Alors que la chute du président Blaise Compaoré, au pouvoir depuis 1987, fait la une de l'actualité africaine, une lettre pastorale de l'épiscopat burkinabé, relayée par l'agence Fides, donne une clef de lecture des évènements actuels.
Après 27 ans à la tête du pays, le président du Burkina, Blaise Compaoré a annoncé ce vendredi qu'il quittait le pouvoir, dans un communiqué lu sur une télévision locale. Malgré les violences et les émeutes de jeudi, le président avait dans un premier temps refuser de démissionner. « Dans le souci de préserver les acquis démocratiques, ainsi que la paix sociale (...), je déclare la vacance du pouvoir en vue de permettre la mise en place d'une transition devant aboutir à des élections libres et transparentes dans un délai maximal de 90 jours », stipule le communiqué.
Le chef d'état-major de l'armée burkinabè, le général Nabéré Honoré Traoré, a annoncé vendredi dans un communiqué qu'il assumera les responsabilités de chef de l'Etat. Il a affirmé agir « conformément aux dispositions constitutionnelles ». Mais cette annonce n’a pas plu aux de dizaines de milliers de manifestants, qui manifestaient contre la volonté du président déchu de modifier la constitution pour briguer un nouveau mandat en 2015. Cette fois, l’opposition et les manifestants protestent contre ce qu’ils appellent « le coup d’Etat » de l’armée. Ce vendredi matin, ils ont manifesté devant l'état-major contre le général Traoré, considéré comme trop proche du chef de l'Etat sortant.
La lettre pastorale prémonitoire
Cette crise au Burkina faso avait été anticipée, dès l’été 2013, par les évêques du pays. Dans une lettre pastorale datée du 15 juillet 2013, les évêques décrivaient « une société jeune et en colère à cause du manque de perspectives dues à une politique corrompue, mais également plus consciente et plus informée grâce à la diffusion des nouvelles technologies. »

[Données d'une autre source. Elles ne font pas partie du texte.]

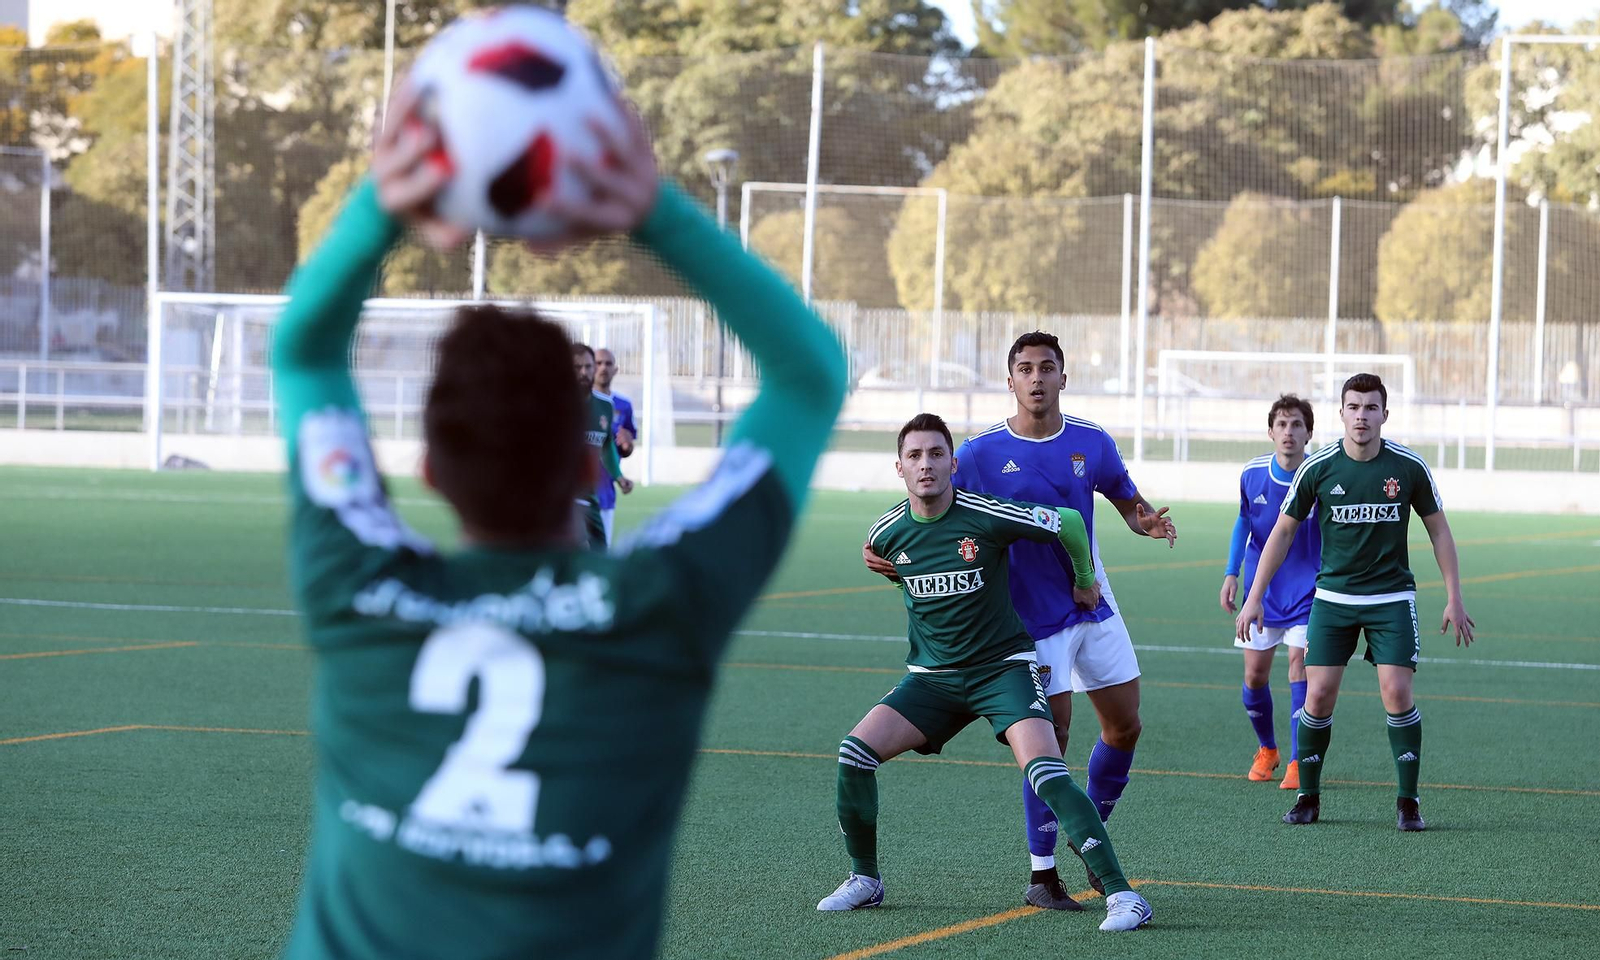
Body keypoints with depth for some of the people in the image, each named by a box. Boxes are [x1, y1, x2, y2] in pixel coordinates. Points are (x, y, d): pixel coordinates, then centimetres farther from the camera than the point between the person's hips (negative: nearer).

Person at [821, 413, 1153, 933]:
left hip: (1003, 667, -4)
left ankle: (1121, 893, -21)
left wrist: (1085, 580, 12)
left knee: (1044, 769, -25)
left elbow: (1069, 522, -3)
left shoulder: (986, 516, -17)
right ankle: (865, 880, 8)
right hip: (931, 675, 4)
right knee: (855, 752, -13)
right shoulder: (887, 534, -3)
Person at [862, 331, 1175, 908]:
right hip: (1034, 618, -4)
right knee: (1051, 737, -9)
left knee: (1125, 728, 8)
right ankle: (1041, 875, 2)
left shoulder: (1092, 443, 0)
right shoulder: (982, 453, -9)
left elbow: (1129, 504, 12)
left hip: (1095, 606, 4)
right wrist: (882, 553, -20)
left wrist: (1149, 523, -12)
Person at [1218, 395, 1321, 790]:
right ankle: (1266, 750, 29)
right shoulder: (1252, 475, -6)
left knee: (1300, 663, -15)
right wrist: (1231, 573, 6)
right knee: (1255, 673, 3)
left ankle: (1298, 763, -9)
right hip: (1261, 587, 3)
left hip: (1307, 589, -3)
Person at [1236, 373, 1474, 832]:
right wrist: (1254, 597, 1)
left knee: (1397, 692, -13)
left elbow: (1438, 529, 4)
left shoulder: (1409, 467, -7)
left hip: (1392, 597, -1)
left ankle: (1408, 801, 0)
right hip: (1332, 598, 1)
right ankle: (1308, 796, 11)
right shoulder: (1318, 467, -7)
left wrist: (1454, 598, 1)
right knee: (1319, 693, -6)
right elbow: (1283, 531, 3)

Le document précisait que « 46 % de la population burkinabé a moins de 15 ans, et 59 % a moins de 20 ans ». Et les évêques de rappeler : « Cette jeunesse est surtout insatisfaite et perdue à cause de l’absence de modèle social. L’image que leur renvoient tous ceux et toutes celles qui exercent quelque pouvoir est plutôt négative car elle est brouillée par la corruption et le clientélisme ; d’où la tentation pour une partie de cette jeunesse de couver la violence fondée sur des ressentiments, ou de s’engager dans des deals voire des relations maffieuses pourvu que ça rapporte de l’argent rapidement ».
Les évêques dénonçaient en outre les fortes disparités sociales existant entre une pauvreté de masse « lancinante » qui fait que 44% de la population vit en dessous du seuil de pauvreté, et la richesse détenue par un petit groupe, qui se partage le pouvoir politique et financier au travers de la corruption et de l’usage des biens de l’État à des fins personnelles.